Records excerpted from a collection
= Beginning of Section =

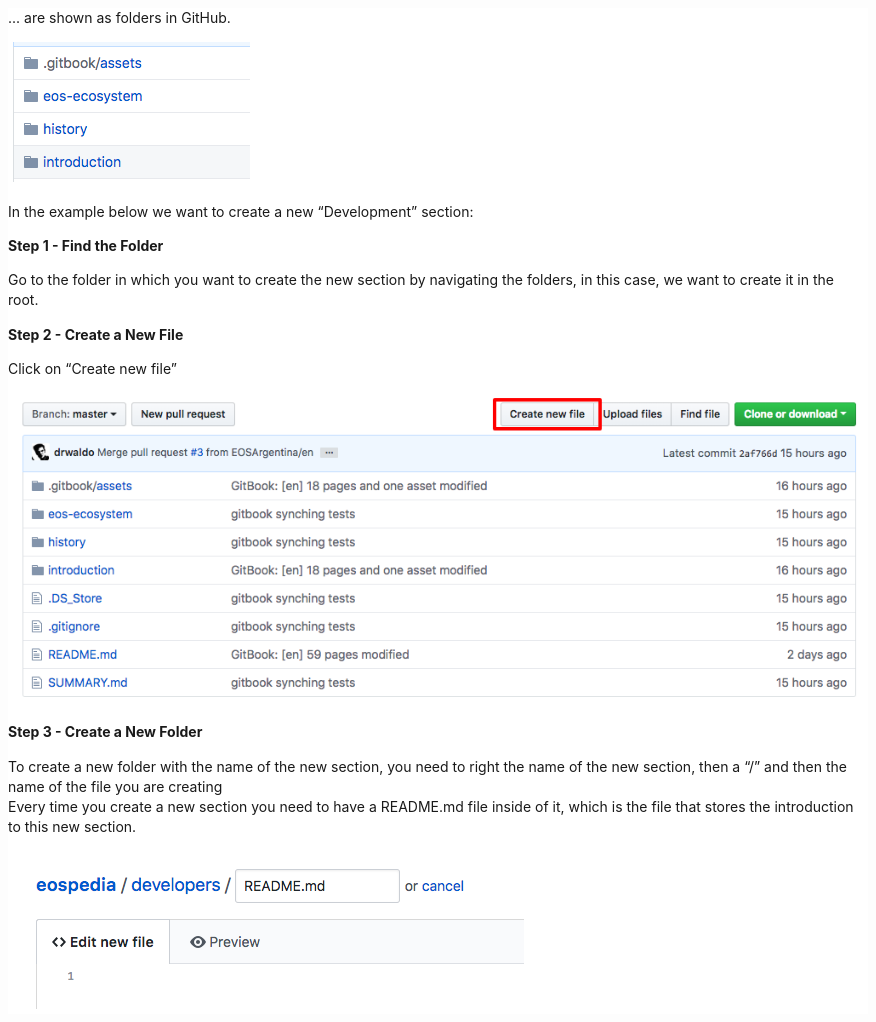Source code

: ... are shown as folders in GitHub.

![Table of Contents in GitHub](.gitbook/assets/howto-creators-indexgithub.png)

  
In the example below we want to create a new “Development” section:  


**Step 1 - Find the Folder**

Go to the folder in which you want to create the new section by navigating the folders, in this case, we want to create it in the root.  
  
**Step 2 - Create a New File**

Click on “Create new file”

![](.gitbook/assets/howto-creators-newfile.png)

**Step 3 - Create a New Folder**

To create a new folder with the name of the new section, you need to right the name of the new section, then a “/” and then the name of the file you are creating  
Every time you create a new section you need to have a README.md file inside of it, which is the file that stores the introduction to this new section.

![](.gitbook/assets/howto-creators-folder.png)
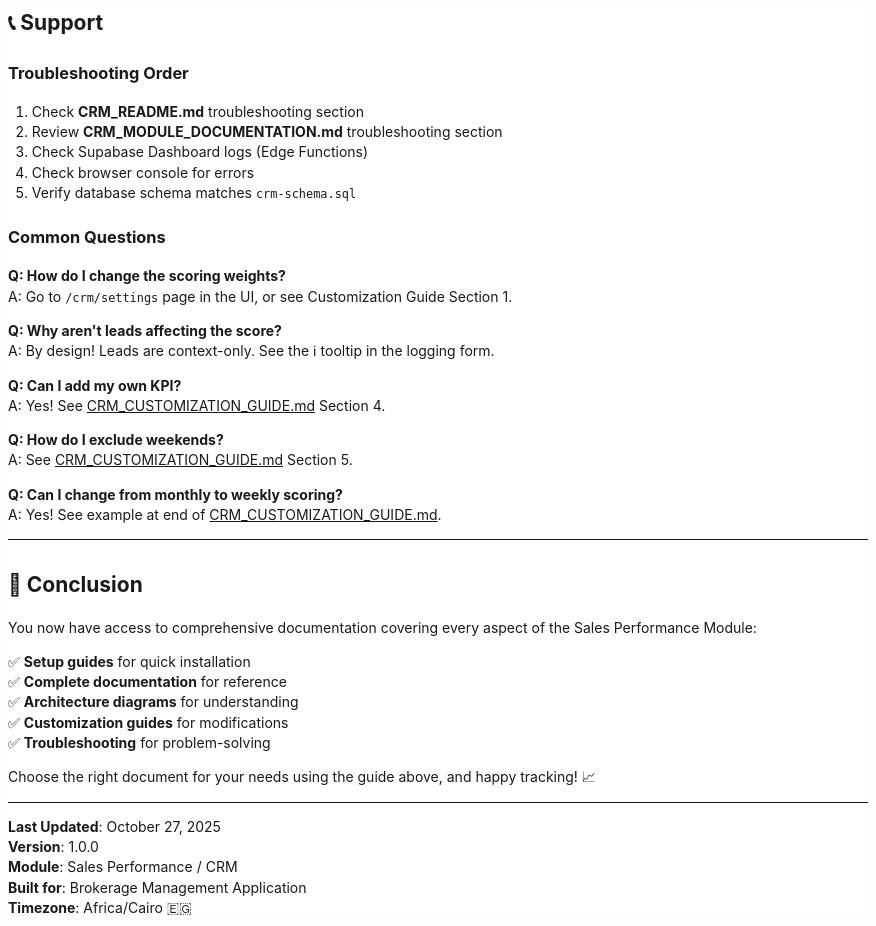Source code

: 
## 📞 Support

### Troubleshooting Order

1. Check **CRM_README.md** troubleshooting section
2. Review **CRM_MODULE_DOCUMENTATION.md** troubleshooting section
3. Check Supabase Dashboard logs (Edge Functions)
4. Check browser console for errors
5. Verify database schema matches `crm-schema.sql`

### Common Questions

**Q: How do I change the scoring weights?**  
A: Go to `/crm/settings` page in the UI, or see Customization Guide Section 1.

**Q: Why aren't leads affecting the score?**  
A: By design! Leads are context-only. See the ℹ️ tooltip in the logging form.

**Q: Can I add my own KPI?**  
A: Yes! See [CRM_CUSTOMIZATION_GUIDE.md](./CRM_CUSTOMIZATION_GUIDE.md) Section 4.

**Q: How do I exclude weekends?**  
A: See [CRM_CUSTOMIZATION_GUIDE.md](./CRM_CUSTOMIZATION_GUIDE.md) Section 5.

**Q: Can I change from monthly to weekly scoring?**  
A: Yes! See example at end of [CRM_CUSTOMIZATION_GUIDE.md](./CRM_CUSTOMIZATION_GUIDE.md).

---

## 🎉 Conclusion

You now have access to comprehensive documentation covering every aspect of the Sales Performance Module:

✅ **Setup guides** for quick installation  
✅ **Complete documentation** for reference  
✅ **Architecture diagrams** for understanding  
✅ **Customization guides** for modifications  
✅ **Troubleshooting** for problem-solving  

Choose the right document for your needs using the guide above, and happy tracking! 📈

---

**Last Updated**: October 27, 2025  
**Version**: 1.0.0  
**Module**: Sales Performance / CRM  
**Built for**: Brokerage Management Application  
**Timezone**: Africa/Cairo 🇪🇬

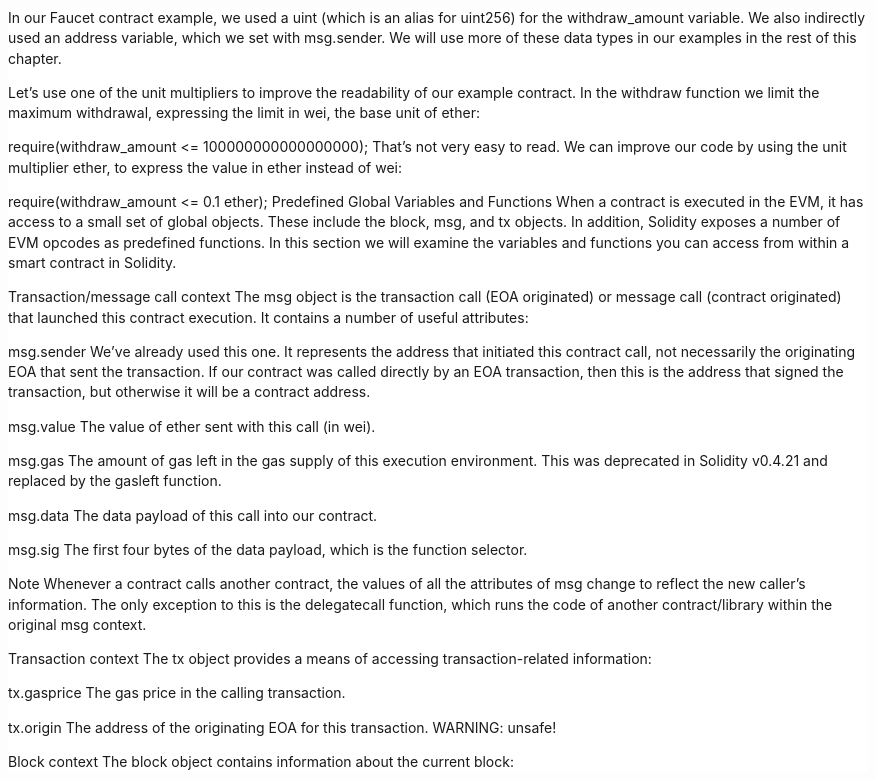 In our Faucet contract example, we used a uint (which is an alias for uint256) for the withdraw_amount variable. We also indirectly used an address variable, which we set with msg.sender. We will use more of these data types in our examples in the rest of this chapter.

Let’s use one of the unit multipliers to improve the readability of our example contract. In the withdraw function we limit the maximum withdrawal, expressing the limit in wei, the base unit of ether:

require(withdraw_amount <= 100000000000000000);
That’s not very easy to read. We can improve our code by using the unit multiplier ether, to express the value in ether instead of wei:

require(withdraw_amount <= 0.1 ether);
Predefined Global Variables and Functions
When a contract is executed in the EVM, it has access to a small set of global objects. These include the block, msg, and tx objects. In addition, Solidity exposes a number of EVM opcodes as predefined functions. In this section we will examine the variables and functions you can access from within a smart contract in Solidity.

Transaction/message call context
The msg object is the transaction call (EOA originated) or message call (contract originated) that launched this contract execution. It contains a number of useful attributes:

msg.sender
We’ve already used this one. It represents the address that initiated this contract call, not necessarily the originating EOA that sent the transaction. If our contract was called directly by an EOA transaction, then this is the address that signed the transaction, but otherwise it will be a contract address.

msg.value
The value of ether sent with this call (in wei).

msg.gas
The amount of gas left in the gas supply of this execution environment. This was deprecated in Solidity v0.4.21 and replaced by the gasleft function.

msg.data
The data payload of this call into our contract.

msg.sig
The first four bytes of the data payload, which is the function selector.

Note
Whenever a contract calls another contract, the values of all the attributes of msg change to reflect the new caller’s information. The only exception to this is the delegatecall function, which runs the code of another contract/library within the original msg context.

Transaction context
The tx object provides a means of accessing transaction-related information:

tx.gasprice
The gas price in the calling transaction.

tx.origin
The address of the originating EOA for this transaction. WARNING: unsafe!

Block context
The block object contains information about the current block:
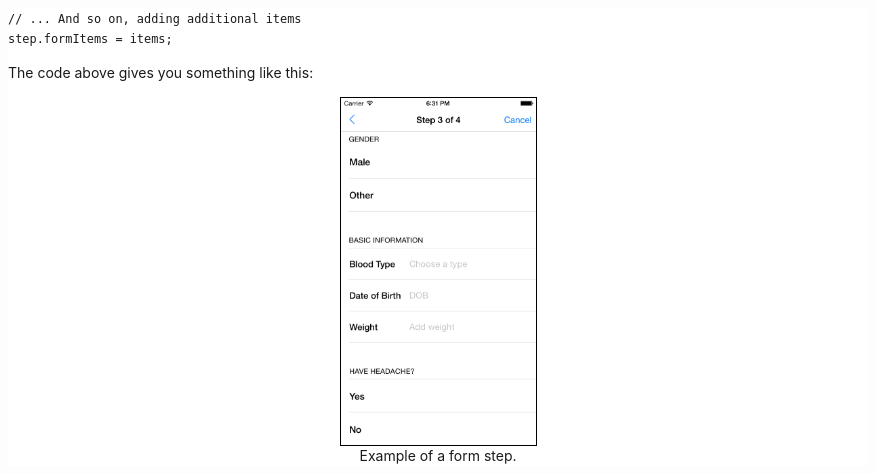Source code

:     // ... And so on, adding additional items
    step.formItems = items;


The code above gives you something like this:
<center>
<figure>
<img src="SurveyImages/FormStep.png" width="25%" alt="Form step"  style="border: solid black 1px;"  align="middle"/>
  <figcaption> <center>Example of a form step.</center></figcaption>
</figure>
</center>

= End of Section =

### [TASK ITEM]
Render the text of all the records above as a Markdown table with the columns Row and Line, giving each non-blank line its own numbered row and skipping blank lines. Leave the pictures out of the answer.

### [FINISHED EXERCISE]
| Row | Line |
|---|---|
| 1 | Source code |
| 2 | : ... are shown as folders in GitHub. |
| 3 | ![Table of Contents in GitHub](.gitbook/assets/howto-creators-indexgithub.png) |
| 4 | In the example below we want to create a new “Development” section:   |
| 5 | **Step 1 - Find the Folder** |
| 6 | Go to the folder in which you want to create the new section by navigating the folders, in this case, we want to create it in the root.   |
| 7 | **Step 2 - Create a New File** |
| 8 | Click on “Create new file” |
| 9 | ![](.gitbook/assets/howto-creators-newfile.png) |
| 10 | **Step 3 - Create a New Folder** |
| 11 | To create a new folder with the name of the new section, you need to right the name of the new section, then a “/” and then the name of the file you are creating   |
| 12 | Every time you create a new section you need to have a README.md file inside of it, which is the file that stores the introduction to this new section. |
| 13 | ![](.gitbook/assets/howto-creators-folder.png) |
| 14 | Source code |
| 15 | :  |
| 16 | ## 📞 Support |
| 17 | ### Troubleshooting Order |
| 18 | 1. Check **CRM_README.md** troubleshooting section |
| 19 | 2. Review **CRM_MODULE_DOCUMENTATION.md** troubleshooting section |
| 20 | 3. Check Supabase Dashboard logs (Edge Functions) |
| 21 | 4. Check browser console for errors |
| 22 | 5. Verify database schema matches `crm-schema.sql` |
| 23 | ### Common Questions |
| 24 | **Q: How do I change the scoring weights?**   |
| 25 | A: Go to `/crm/settings` page in the UI, or see Customization Guide Section 1. |
| 26 | **Q: Why aren't leads affecting the score?**   |
| 27 | A: By design! Leads are context-only. See the ℹ️ tooltip in the logging form. |
| 28 | **Q: Can I add my own KPI?**   |
| 29 | A: Yes! See [CRM_CUSTOMIZATION_GUIDE.md](./CRM_CUSTOMIZATION_GUIDE.md) Section 4. |
| 30 | **Q: How do I exclude weekends?**   |
| 31 | A: See [CRM_CUSTOMIZATION_GUIDE.md](./CRM_CUSTOMIZATION_GUIDE.md) Section 5. |
| 32 | **Q: Can I change from monthly to weekly scoring?**   |
| 33 | A: Yes! See example at end of [CRM_CUSTOMIZATION_GUIDE.md](./CRM_CUSTOMIZATION_GUIDE.md). |
| 34 | --- |
| 35 | ## 🎉 Conclusion |
| 36 | You now have access to comprehensive documentation covering every aspect of the Sales Performance Module: |
| 37 | ✅ **Setup guides** for quick installation   |
| 38 | ✅ **Complete documentation** for reference   |
| 39 | ✅ **Architecture diagrams** for understanding   |
| 40 | ✅ **Customization guides** for modifications   |
| 41 | ✅ **Troubleshooting** for problem-solving   |
| 42 | Choose the right document for your needs using the guide above, and happy tracking! 📈 |
| 43 | --- |
| 44 | **Last Updated**: October 27, 2025   |
| 45 | **Version**: 1.0.0   |
| 46 | **Module**: Sales Performance / CRM   |
| 47 | **Built for**: Brokerage Management Application   |
| 48 | **Timezone**: Africa/Cairo 🇪🇬 |
| 49 |  In our Faucet contract example, we used a uint (which is an alias for uint256) for the withdraw_amount variable. We also indirectly used an address variable, which we set with msg.sender. We will use more of these data types in our examples in the rest of this chapter. |
| 50 | Let’s use one of the unit multipliers to improve the readability of our example contract. In the withdraw function we limit the maximum withdrawal, expressing the limit in wei, the base unit of ether: |
| 51 | require(withdraw_amount <= 100000000000000000); |
| 52 | That’s not very easy to read. We can improve our code by using the unit multiplier ether, to express the value in ether instead of wei: |
| 53 | require(withdraw_amount <= 0.1 ether); |
| 54 | Predefined Global Variables and Functions |
| 55 | When a contract is executed in the EVM, it has access to a small set of global objects. These include the block, msg, and tx objects. In addition, Solidity exposes a number of EVM opcodes as predefined functions. In this section we will examine the variables and functions you can access from within a smart contract in Solidity. |
| 56 | Transaction/message call context |
| 57 | The msg object is the transaction call (EOA originated) or message call (contract originated) that launched this contract execution. It contains a number of useful attributes: |
| 58 | msg.sender |
| 59 | We’ve already used this one. It represents the address that initiated this contract call, not necessarily the originating EOA that sent the transaction. If our contract was called directly by an EOA transaction, then this is the address that signed the transaction, but otherwise it will be a contract address. |
| 60 | msg.value |
| 61 | The value of ether sent with this call (in wei). |
| 62 | msg.gas |
| 63 | The amount of gas left in the gas supply of this execution environment. This was deprecated in Solidity v0.4.21 and replaced by the gasleft function. |
| 64 | msg.data |
| 65 | The data payload of this call into our contract. |
| 66 | msg.sig |
| 67 | The first four bytes of the data payload, which is the function selector. |
| 68 | Note |
| 69 | Whenever a contract calls another contract, the values of all the attributes of msg change to reflect the new caller’s information. The only exception to this is the delegatecall function, which runs the code of another contract/library within the original msg context. |
| 70 | Transaction context |
| 71 | The tx object provides a means of accessing transaction-related information: |
| 72 | tx.gasprice |
| 73 | The gas price in the calling transaction. |
| 74 | tx.origin |
| 75 | The address of the originating EOA for this transaction. WARNING: unsafe! |
| 76 | Block context |
| 77 | The block object contains information about the current block: |
| 78 | Source code |
| 79 | :     // ... And so on, adding additional items |
| 80 |     step.formItems = items; |
| 81 | The code above gives you something like this: |
| 82 | <center> |
| 83 | <figure> |
| 84 | <img src="SurveyImages/FormStep.png" width="25%" alt="Form step"  style="border: solid black 1px;"  align="middle"/> |
| 85 |   <figcaption> <center>Example of a form step.</center></figcaption> |
| 86 | </figure> |
| 87 | </center> |